A self-healing barrier (like the one used in C4) is one example of a design 
mechanism that maintains this efficiency. Self-healing barriers eliminate 
the inefficiency sometimes found in concurrent collectors buy ensuring that 
barriers only [effectively] trigger at most once per work unit. This makes 
the GC work invariant to heap topology, object graph mutations, etc., and 
to who [mutator or GC thread] is actually doping the work. The work per 
allocation unit then remains fairly fixed. The wish to shift the 
vast-vast-vast majority of that work to collector threads is driven purely 
by mutator latency concerns, but does not affect efficiency in any 
fundamental or significant way. 

> Given the existence of concurrent collectors that are already able to 
>> sustain higher application throughput that STW in many practical cases 
>> (e.g. "Cassandra"), the "nearly free" or "even cheaper than free" argument 
>> has practical proof points. 
>>  
>>
>>>
>>>> A key architectural choice that has not been completely finalized in Go 
>>>> (AFAICT) has to do with the ability to move objects. It is common to see 
>>>> early GC-based runtime implementations that do not move objects around 
>>>> succumb to an architectural "hole" that creates a reliance on that fact 
>>>> early in the maturity cycles. This usually happens by allowing native code 
>>>> extensions to assume object addresses are fixed (i.e. that objects will 
>>>> not 
>>>> move during their lifetime) and getting stuck with that "assumed quality" 
>>>> in the long run due to practical compatibility needs. From what I can 
>>>> tell, 
>>>> it is not too late for Go to avoid this problem. Go still has precise GC 
>>>> capability (it knows where all the heap references are), and technically 
>>>> can still allow the movement of objects in the heap, even if current GC 
>>>> implementations do not make use of that ability. My hope for Go is that it 
>>>> is not too late to forgo the undesirable architectural limitation of 
>>>> requiring objects to stay at fixed addresses, because much of what I think 
>>>> is ahead for GC in Go may rely on breaking that assumption. [to be clear, 
>>>> supporting various forms of temporary "pinning" of objects is fine, and 
>>>> does not represent a strong architectural limitation.]
>>>>
>>>> The ability to move objects is key for two main qualities that future 
>>>> Go GC's (and GCs in pretty much any runtime) will find desirable:
>>>>
>>>> 1. The ability to defragment the heap in order to support indefinite 
>>>> execution lengths that do not depend on friendly behavior patterns for 
>>>> object sizes over time. And defragmentation requires moving objects around 
>>>> before they die. Heaps that can compact are dramatically more resilient 
>>>> than ones that don't. Much like GC itself, self-defragmenting heaps allow 
>>>> the relatively easy construction of software that is free to deal with 
>>>> arbitrarily complex data shapes and scenarios. The value of this freedom 
>>>> is 
>>>> often disputed by people who focus on "things that have worked in C/C++ 
>>>> for 
>>>> a long time", but is easily seen in the multitude of application logic 
>>>> that 
>>>> breaks when restricted to using "malloc'ed heap" or "arena allocator"

Data supplied
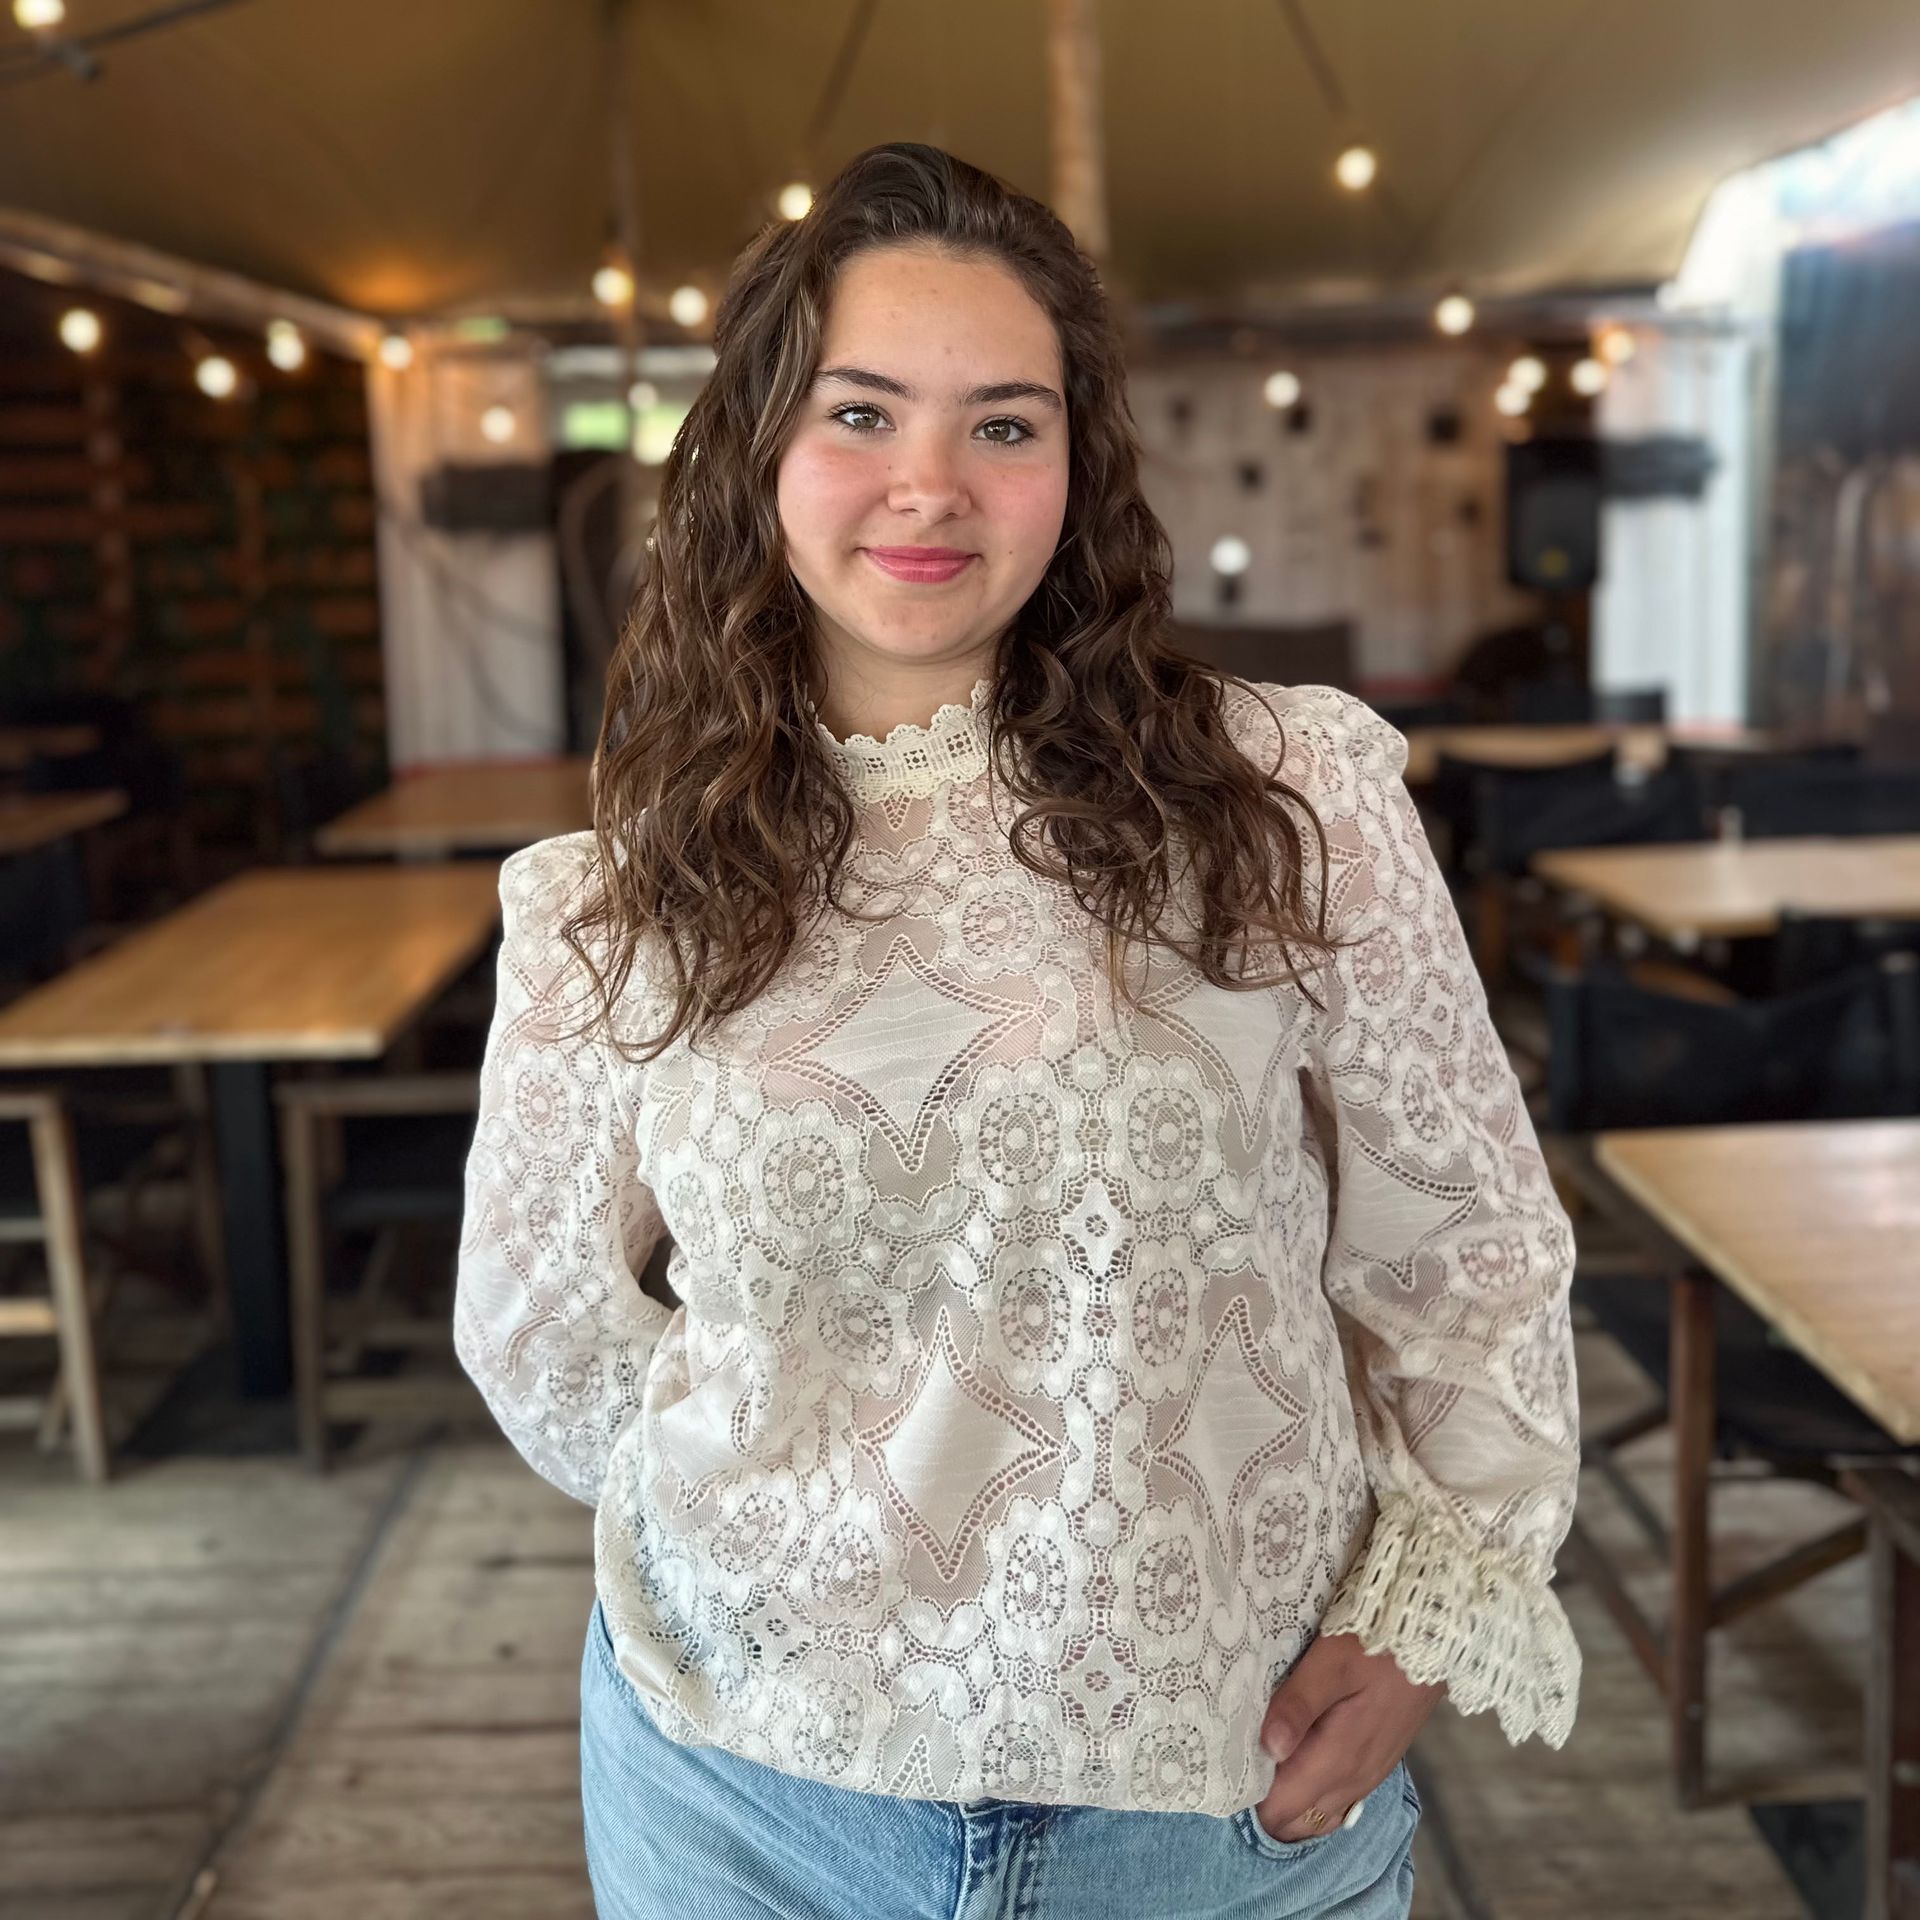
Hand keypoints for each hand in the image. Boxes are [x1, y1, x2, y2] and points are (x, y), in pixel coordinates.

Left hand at [1249, 1631, 1444, 1842]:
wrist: (1434, 1637)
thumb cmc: (1378, 1643)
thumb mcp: (1331, 1662)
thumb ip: (1298, 1705)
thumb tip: (1268, 1748)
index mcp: (1338, 1759)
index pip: (1282, 1808)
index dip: (1249, 1797)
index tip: (1224, 1771)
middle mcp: (1354, 1778)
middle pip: (1298, 1820)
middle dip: (1263, 1805)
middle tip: (1233, 1767)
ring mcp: (1368, 1773)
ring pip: (1319, 1813)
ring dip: (1289, 1802)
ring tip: (1256, 1770)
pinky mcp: (1376, 1761)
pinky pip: (1338, 1799)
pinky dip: (1312, 1797)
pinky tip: (1295, 1770)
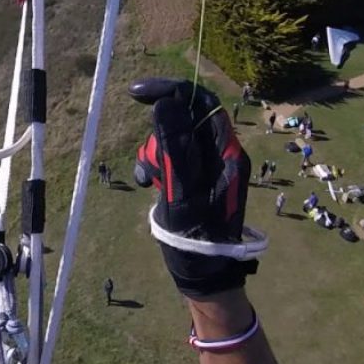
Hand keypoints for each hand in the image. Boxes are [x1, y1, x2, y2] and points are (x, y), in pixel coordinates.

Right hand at [130, 78, 257, 297]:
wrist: (204, 273)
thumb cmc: (197, 238)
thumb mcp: (182, 192)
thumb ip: (176, 148)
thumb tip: (166, 103)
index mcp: (227, 152)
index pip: (202, 102)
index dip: (171, 91)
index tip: (136, 94)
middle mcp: (222, 154)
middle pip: (184, 119)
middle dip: (159, 135)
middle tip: (150, 169)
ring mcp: (209, 165)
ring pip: (173, 138)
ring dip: (155, 155)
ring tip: (150, 183)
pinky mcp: (196, 176)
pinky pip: (172, 157)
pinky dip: (157, 167)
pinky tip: (150, 186)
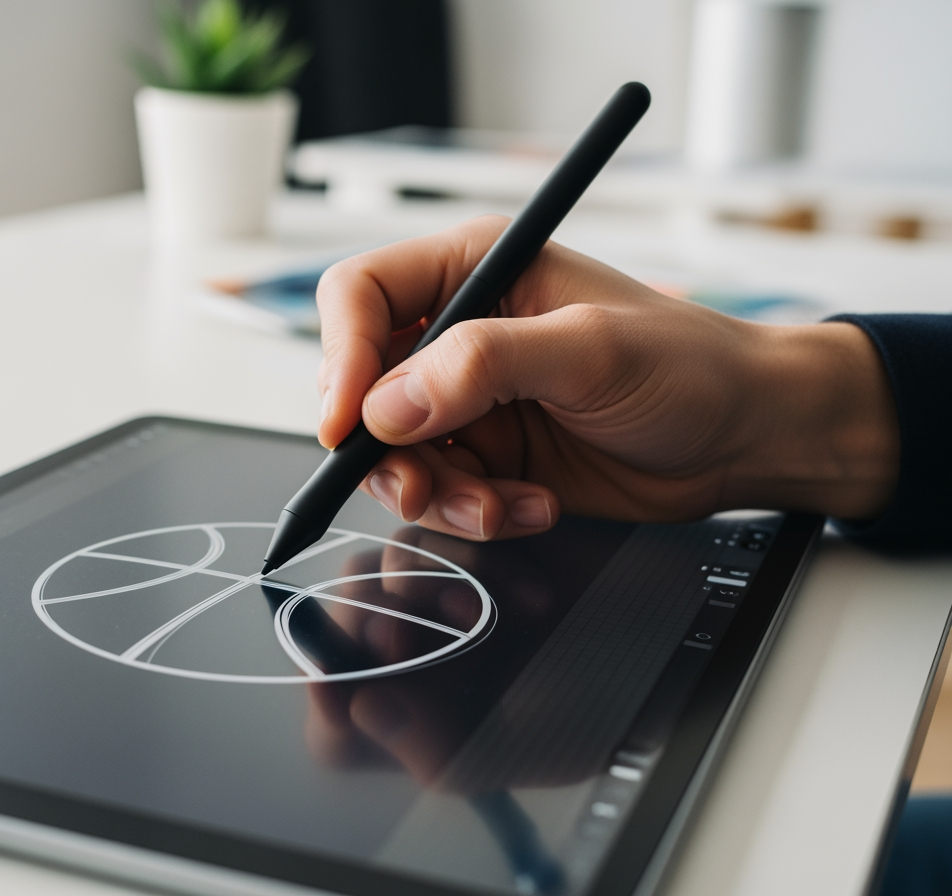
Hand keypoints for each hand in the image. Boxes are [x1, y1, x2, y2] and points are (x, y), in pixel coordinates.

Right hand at [316, 216, 899, 539]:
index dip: (341, 358)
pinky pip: (440, 494)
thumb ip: (483, 366)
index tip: (348, 423)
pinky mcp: (488, 456)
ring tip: (498, 505)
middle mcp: (460, 334)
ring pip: (394, 454)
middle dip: (387, 450)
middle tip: (424, 486)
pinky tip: (532, 506)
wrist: (745, 436)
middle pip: (363, 389)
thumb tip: (387, 405)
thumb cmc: (690, 364)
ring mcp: (470, 401)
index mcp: (475, 271)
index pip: (361, 298)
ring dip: (436, 494)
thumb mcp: (590, 350)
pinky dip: (474, 513)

Your tasks
**a)** Answer these questions using the garbage collection text:
(i) At most how many times per work unit do self-healing barriers effectively trigger?
(ii) What capability does Go still have that lets it know where all the heap references are?
(iii) What does defragmentation require?
**b)** Repeat the part of the garbage collection text that opens with the words containing "A self-healing barrier" and closes with "or significant way.".
The data has no connection to the garbage collection text.

Answers for the tasks
**a)**
(i) Once.
(ii) Precise GC capability.
(iii) Moving objects around before they die.

**b)**
A self-healing barrier (like the one used in C4) is one example of a design 
mechanism that maintains this efficiency. Self-healing barriers eliminate 
the inefficiency sometimes found in concurrent collectors buy ensuring that 
barriers only [effectively] trigger at most once per work unit. This makes 
the GC work invariant to heap topology, object graph mutations, etc., and 
to who [mutator or GC thread] is actually doping the work. The work per 
allocation unit then remains fairly fixed. The wish to shift the 
vast-vast-vast majority of that work to collector threads is driven purely 
by mutator latency concerns, but does not affect efficiency in any 
fundamental or significant way.